One of the places that Reed wanted to share with me while I was visiting San Francisco was the Mission District. He wanted me to experience the street art. So we wandered around the area. Looking at these amazing works on the sides of the buildings. In the heart of the district is an alley where all of the garage doors and fences are painted with murals. The murals in this alley began in 1972 when Mujeres Muralistas a two woman team laid the foundation by creating murals that reflected Latin American culture and raised political points. In the 80’s, the alley took on its present day form when a troupe of mural activists wanted to praise the Indigenous Central American heritage and protest US intervention in Central America. This alley has 27 murals. The murals on this alley both change and stay the same. Some are repaired from the damages of weather while other are new being painted atop the old. The political themes have expanded to cover the concerns of today while still reflecting on Lantinx culture.
I was transfixed by these images. These images brought up memories, movements in my past that meant something to me. I was reminded of being a teenager and learning about what we as a country were doing in Latin America and the people we were harming. I had met people who sought sanctuary in the US and the churches that provided that sanctuary. I remember my first boycott as a college student when I stopped eating grapes in support of the farm workers. I remember the movements I studied in graduate school – of people seeking to change life under oppressive regimes, especially the mother’s of the disappeared who stood up to the government to find their husbands and sons.

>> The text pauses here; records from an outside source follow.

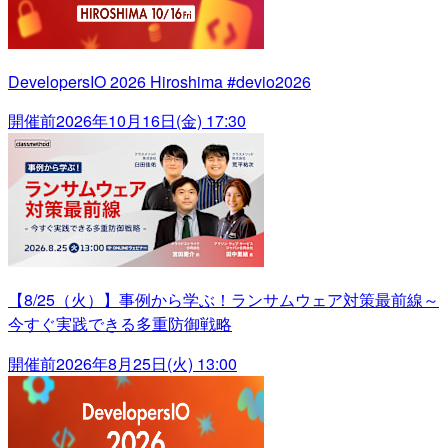
DevelopersIO 2026 Hiroshima #devio2026
開催前
2026年10月16日(金) 17:30
【8/25（火）】事例から学ぶ！ランサムウェア対策最前線～
今すぐ実践できる多重防御戦略
開催前
2026年8月25日(火) 13:00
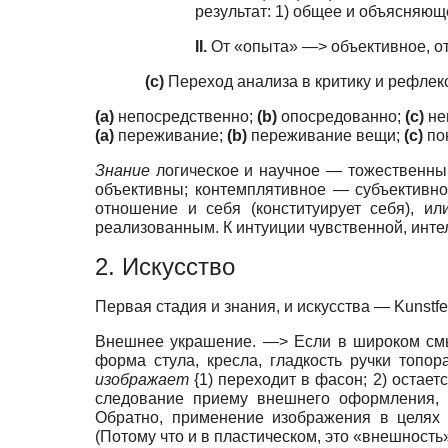
результат: 1) общее и объясняю
II.
От «опыта» —> объективное, от
(с)
Переход анализа в критику и рефле
(a)
непосредственно;
(b)
опосредованно;
(c)
не
(а)
переживание;
(b)
переживание вещи;
(с)
по
Знание
логическое и научное — тожественны;
объективны; контемплятивное — субъективн
отношение и себя (конституирует себя), ил
реализованным. К интуиции чувственной, инте
2. Искусство
Первая стадия и знания, и искусства — Kunstfer
Внешнее украшение. —> Если в широком смыс
форма стула, кресла, гладкость ручки топо
изображает
{1) переходит в фасон; 2) остает
следование приему внешнего оформления, 
Обратно, применение изображения в целях 
(Потому что и в пластическом, это «внешность»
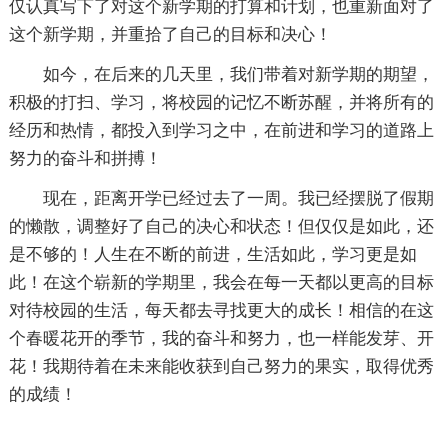
仅认真写下了对这个新学期的打算和计划，也重新面对了
这个新学期，并重拾了自己的目标和决心！
如今，在后来的几天里，我们带着对新学期的期望，
积极的打扫、学习，将校园的记忆不断苏醒，并将所有的
经历和热情，都投入到学习之中，在前进和学习的道路上
努力的奋斗和拼搏！
现在，距离开学已经过去了一周。我已经摆脱了假期
的懒散，调整好了自己的决心和状态！但仅仅是如此，还
是不够的！人生在不断的前进，生活如此，学习更是如
此！在这个崭新的学期里，我会在每一天都以更高的目标
对待校园的生活，每天都去寻找更大的成长！相信的在这
个春暖花开的季节，我的奋斗和努力，也一样能发芽、开
花！我期待着在未来能收获到自己努力的果实，取得优秀
的成绩！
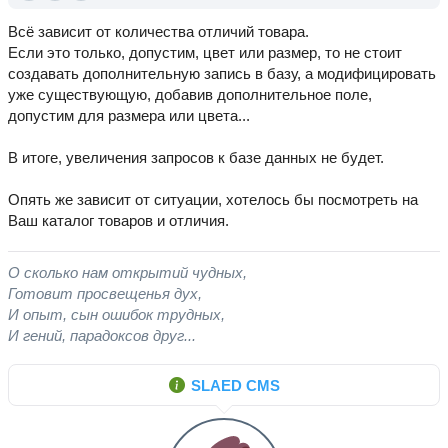
Всё зависит от количества отличий товара.
Если это только, допустим, цвет или размер, то не стоит
создавать дополнительную запись в базу, а модифицировать
уже существующую, добавив дополнительное поле,
допустим для размера или цвета...
В итоге, увеличения запросов к базе данных не будет.
Опять же зависит от ситуации, хотелось бы посмотреть на
Ваш каталог товаров и отличия.
О сколько нам открытий чудных,
Готовит просвещенья дух,
И опыт, сын ошибок трудных,
И гений, парадоксов друг...
SLAED CMS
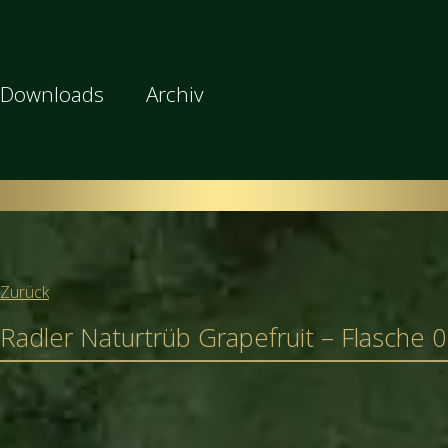
Downloads
Archiv
Zurück
Radler Naturtrüb Grapefruit – Flasche 0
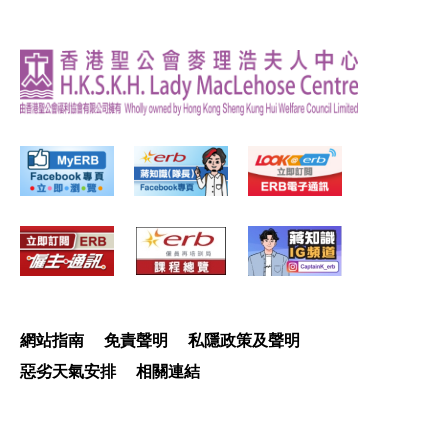
網站指南
免責聲明
私隱政策及聲明
惡劣天氣安排
相關連結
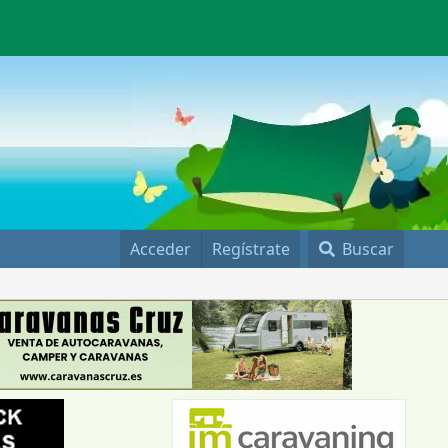
Acceder
Regístrate
Buscar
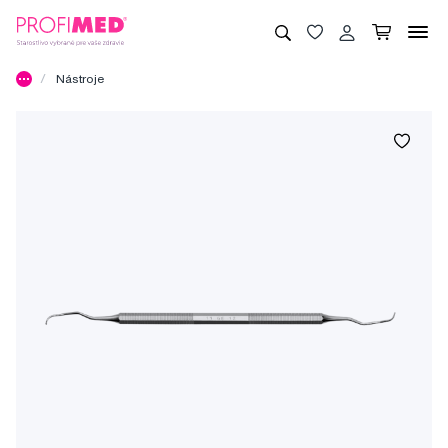
Nástroje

What struck me as I started thinking about this art is how it is enduring and yet temporary. Some of the art is repaired but a lot of the art gives way to a new image, a new politics, a new artist. While the colors and vibrancy is the same, the work is different. The needs in the world have changed and yet remained the same. For we still have people seeking sanctuary, great inequality in wealth, farm worker struggle, women still searching for missing husbands and sons, US involvement that isn’t helpful. As I thought of the art, the culture, and the temporary nature of the art this verse from the bible kept repeating “The grass withers, the flower fades; but the word of our God will stand for ever” (Isaiah 40:8). This passage from Isaiah speaks of the fading of people and the constancy of God, a God who in the midst of trouble is there to comfort the people, strengthen the powerless, and renew the weary.